Tuesday, August 18, 2009
I guess I've lucked out in this regard. From reading posts and comments by other writers, apparently, it's fairly common to cycle between happy with one's writing and unhappy with it. Or more aptly put, to cycle between thinking one is amazing and one should just burn all the pencils and paper in the house to prevent ever putting words to paper again. And delete Word from the computer. And bandage one's hands together so not even the blood from a finger tip could be used to scrawl out a few written words.
I usually like what I write, thus, I'm happy with it.
If I 'm not, I fix it. But I'm no longer as averse to editing as I once was, so if I've written dreck-- perhaps mind-scrapings at the end of a long day just so that I can say I've written something-- I know that I can clean it up later. Usually, there's something that can be salvaged, even in dreck. Except that one story... which will never be spoke of again. What story?
You know, some people go watch those cheesy "horror" movies that have turned the definition of horror from shocking to gore-fest. And people enjoy it. I'm guessing either the makers are complete sellouts, or, more likely, they actually like what they've created and think it's worth watching.
Not everything I write is laugh-out loud/ stare in wonder goodness. But overall, when I completely finish a story (all revised, etc.) then I am happy with it. I think it's good. I like what I have created.
The problem, however, lies in aligning what I like with what publishers are looking for. My husband tells me rather frequently that I'm not like other people. (He says it's why he picked me. I say he better say that or that $100k bounty life insurance policy will be looking mighty nice!) I mean, I liked Pepsi Crystal when it was out!
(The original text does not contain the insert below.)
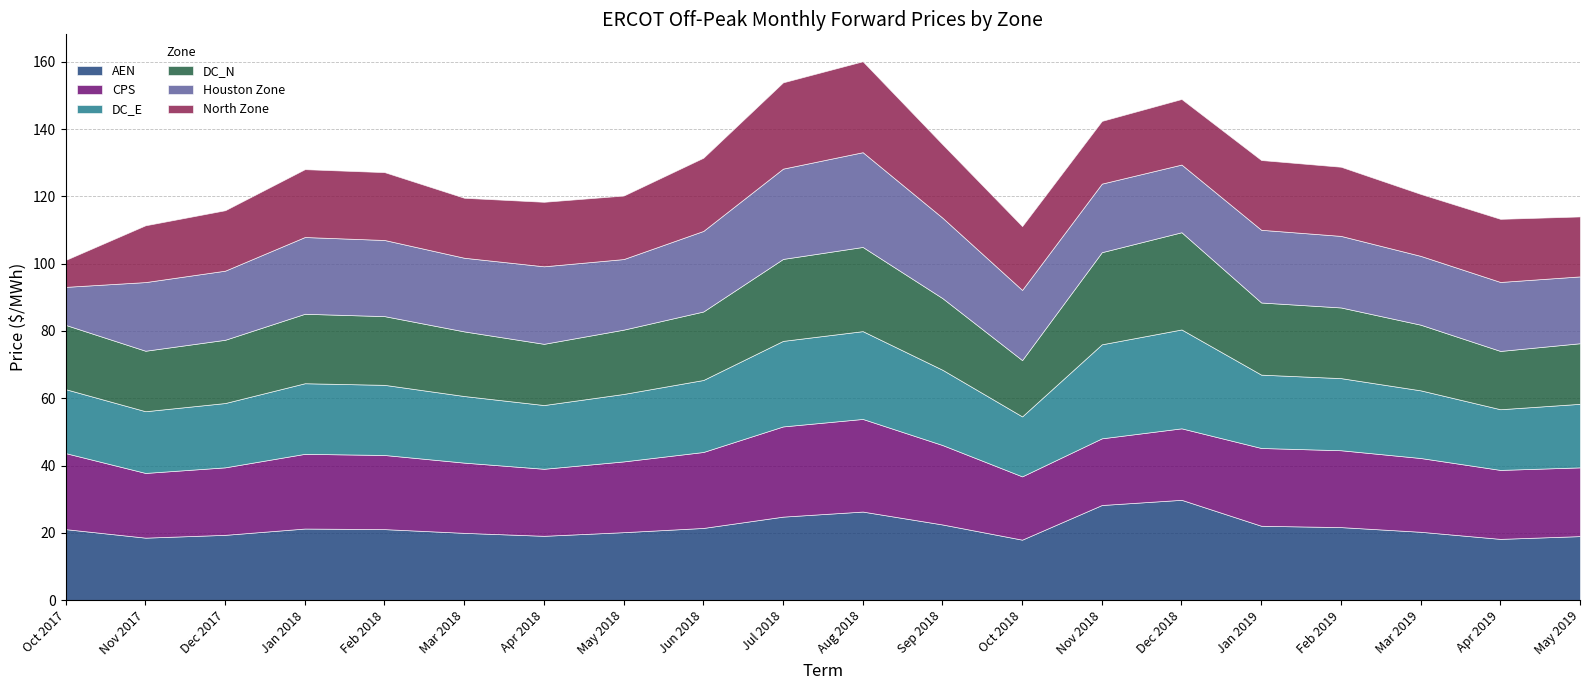

What is the total value across all series at Jun 2018?

131.5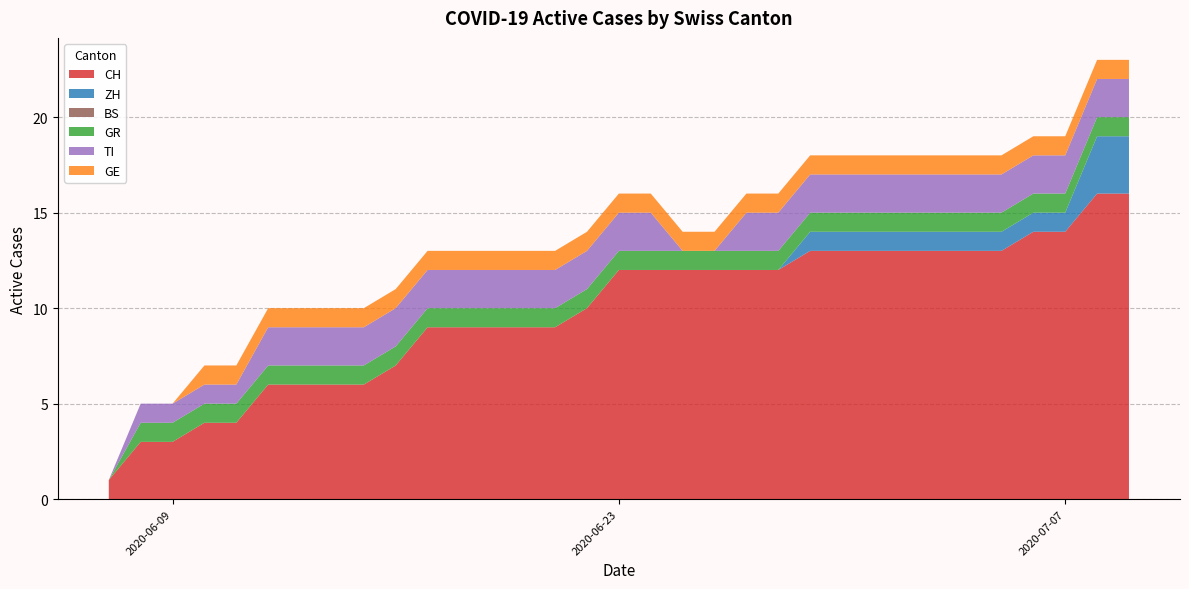

What is the maximum value for CH?

16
Maybe this is a problem. Maybe because I like what I've written, I don't see where it's failing. Of course, it doesn't help that there is so little out there-- in books and movies-- that I do actually write. I have particularly tastes. Writing the book I want to read means writing something that I have not yet found anywhere in books or movies. I still like what I've written. Even if it doesn't fit with what others-- what publishers-- want.